[Items stored from a collection]
++++++
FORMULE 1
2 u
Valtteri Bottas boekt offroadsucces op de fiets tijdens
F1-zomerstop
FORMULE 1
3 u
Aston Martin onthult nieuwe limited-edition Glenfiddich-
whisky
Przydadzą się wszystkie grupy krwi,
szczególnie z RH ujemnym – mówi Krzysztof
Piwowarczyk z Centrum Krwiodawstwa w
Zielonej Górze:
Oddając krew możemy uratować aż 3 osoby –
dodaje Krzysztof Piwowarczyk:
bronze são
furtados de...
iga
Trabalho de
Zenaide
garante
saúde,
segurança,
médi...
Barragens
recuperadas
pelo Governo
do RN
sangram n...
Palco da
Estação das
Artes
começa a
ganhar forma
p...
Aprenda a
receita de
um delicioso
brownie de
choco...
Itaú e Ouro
++++++
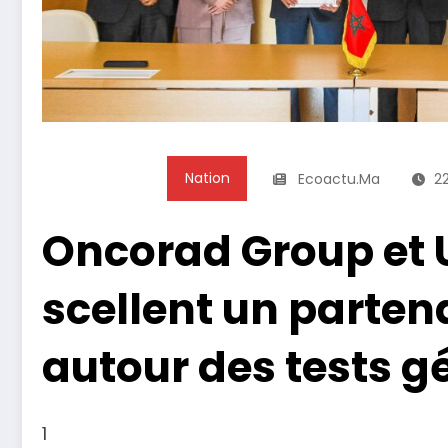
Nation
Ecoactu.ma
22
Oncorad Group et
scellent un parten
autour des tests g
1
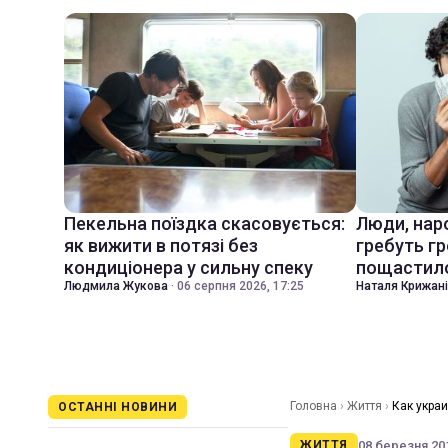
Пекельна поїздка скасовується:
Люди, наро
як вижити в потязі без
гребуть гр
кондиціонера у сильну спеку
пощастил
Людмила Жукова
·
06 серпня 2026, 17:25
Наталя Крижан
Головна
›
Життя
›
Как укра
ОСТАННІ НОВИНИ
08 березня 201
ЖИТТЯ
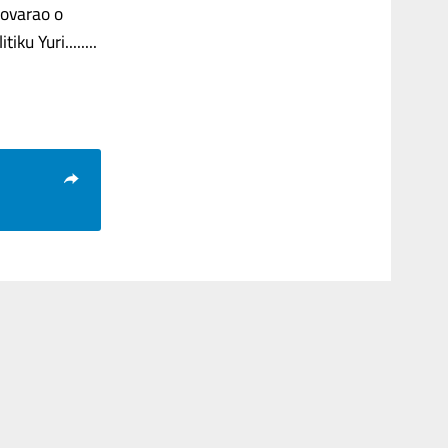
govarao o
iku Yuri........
++++++
EXERCISE DETAILS: Extract every line of the listing that contains the word "Piwowarczyk".

EXPECTED ANSWER:
Piwowarczyk z Centrum Krwiodawstwa w
dodaje Krzysztof Piwowarczyk:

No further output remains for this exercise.